We talk a lot about congestion charges and road pricing on this blog. Here’s a list of some of those posts. I found 46 that were tagged with “road pricing.”
I continue to believe that it’s the only way that big cities can effectively solve the problem of traffic congestion. It’s not being caused by the bicycle lanes that were just added to your street. It’s not the new COVID street patios. And it’s not the new apartment that was just built with too many parking spots.
The problem is mispricing.
If you want free roads, then you don’t get free-flowing traffic. That’s how this equation works, which is why I have always thought it a good idea to dynamically price roads based on demand, and then to direct those funds toward more efficient forms of mobility — such as transit.
Despite all this, it’s not a very popular approach in this part of the world.

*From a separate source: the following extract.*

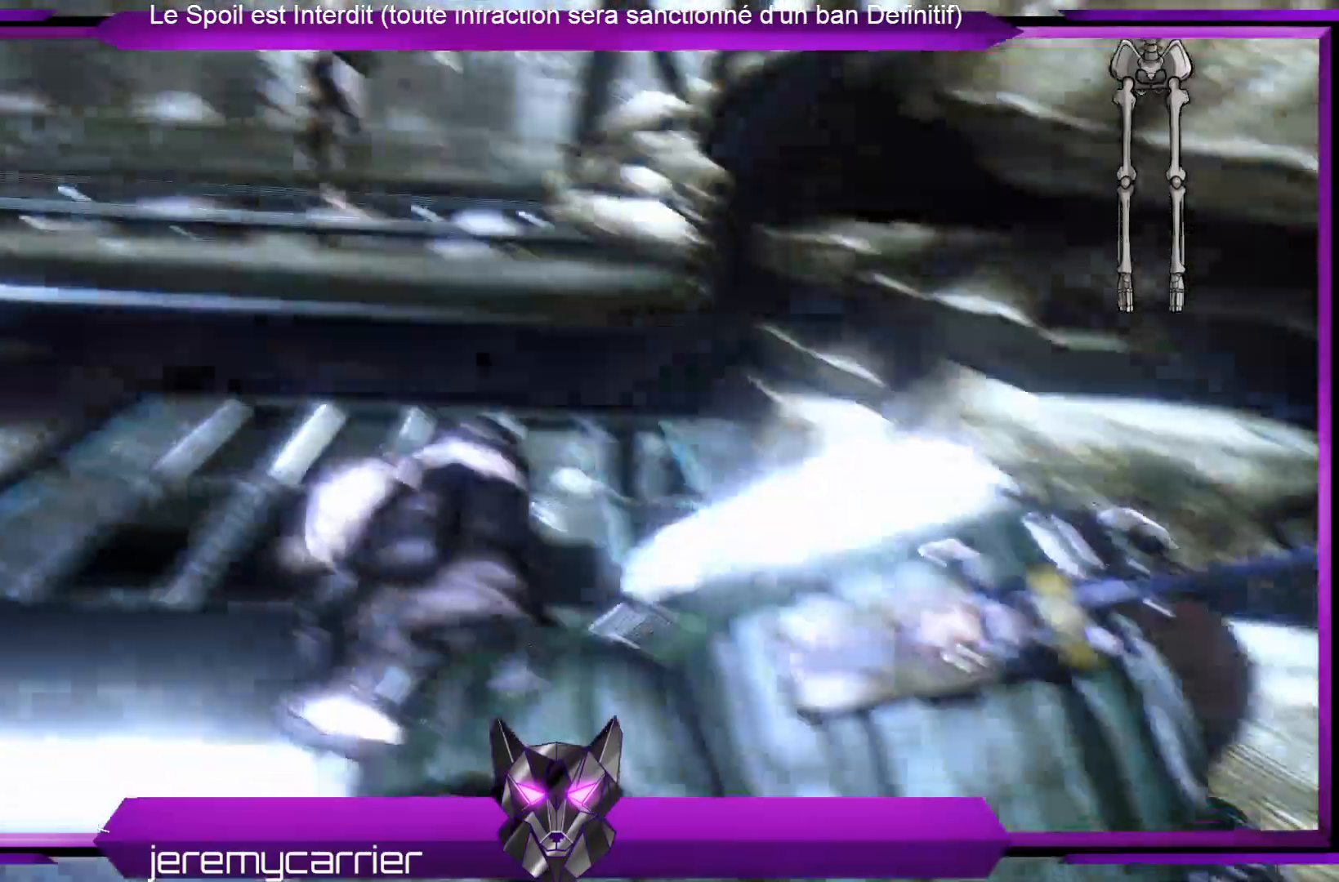
{"buttons": [], "left_stick": "center", "right_stick": "center", "events": []}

Toronto looked at road pricing back in 2016, but we got nervous and backed away from it. New York City has also been looking at a congestion charge for Manhattan south of 60th Street for at least 4-5 years. But this one appears to still be on the table.
According to this recent CityLab article, New York’s congestion prices could look something like this (note that this chart includes other pre-existing tolls):
But with some exceptions (I think this is an interesting approach):
Primary residents of the Manhattan central business district, which is south of 60th Street, and New York State residents with adjusted gross income of less than $60,000 would be eligible for a state tax credit equal to the amount of the new tolls, paid during the taxable year.
In total, this current pricing scheme is expected to generate an additional $1 billion in annual revenue for the city’s transportation authority. The MTA also plans to bond against this revenue and raise an additional $15 billion for new transit projects.
This sounds like a reasonable approach to me.